To put it bluntly, the failure function is to do this:

 

That is to say, when the comparison mode string 1 is mismatched, find a mode string 2 so that P2 [0... j-1] = P1 [I-j + 1... i]. Then proceed to the comparison mode string 2. Looking at the figure above, Do you think of anything? By the way, it is the KMP algorithm. Some people say that the AC algorithm is an extension of the KMP algorithm in the case of multi-mode matching.

An output function refers to a relationship between a State and a mode string. Output (I) = {p} indicates that when the state machine reaches status I, all the mode strings in the {p} set of mode strings may have completed matching.

Example:

When the mode string is he/she/hers/his, as shown in:

Steering function:

 

Invalid function:

 

Output function:

 

3. AC code analysis
The following code refers to the acsmx. c file of the Snort intrusion detection system open source software.

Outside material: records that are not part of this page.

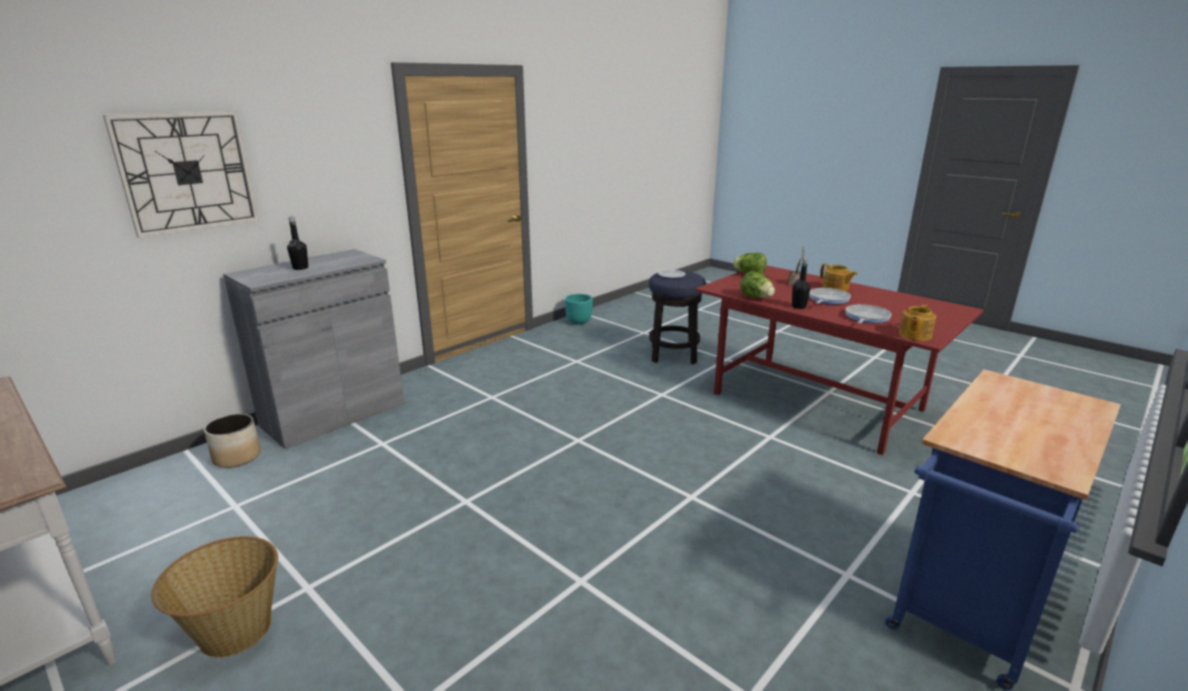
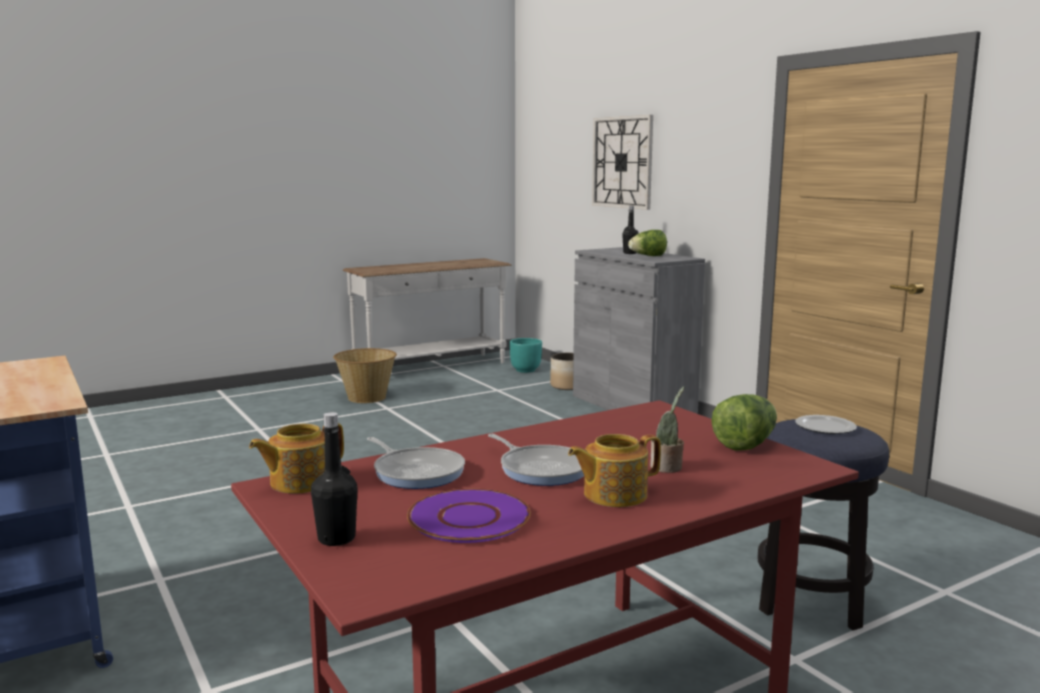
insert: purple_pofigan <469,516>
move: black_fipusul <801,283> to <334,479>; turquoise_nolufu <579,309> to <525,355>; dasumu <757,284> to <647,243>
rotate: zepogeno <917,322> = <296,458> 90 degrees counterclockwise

3.1 Data Structure Analysis

All statuses are stored in an acsm_statetable array.

Typedef struct {

Int nextstate [alphabet_size];

Int failstate;

Acsm_pattern * matchlist;

} Acsm_statetable;

Nextstate corresponds to the steering function; failstate corresponds to the failure function; matchlist corresponds to the output function.

3.2 code analysis

The code process is as follows:

 

Reprinted from: http://blog.csdn.net/sealyao/archive/2009/09/16/4560427.aspx

Contact Us

The content source of this page is from Internet, which doesn't represent Alibaba Cloud's opinion; products and services mentioned on that page don't have any relationship with Alibaba Cloud. If the content of the page makes you feel confusing, please write us an email, we will handle the problem within 5 days after receiving your email.

If you find any instances of plagiarism from the community, please send an email to: info-contact@alibabacloud.com and provide relevant evidence. A staff member will contact you within 5 working days.

A Free Trial That Lets You Build Big!

Start building with 50+ products and up to 12 months usage for Elastic Compute Service

  • Sales Support

    1 on 1 presale consultation

  • After-Sales Support

    24/7 Technical Support 6 Free Tickets per Quarter Faster Response

  • Alibaba Cloud offers highly flexible support services tailored to meet your exact needs.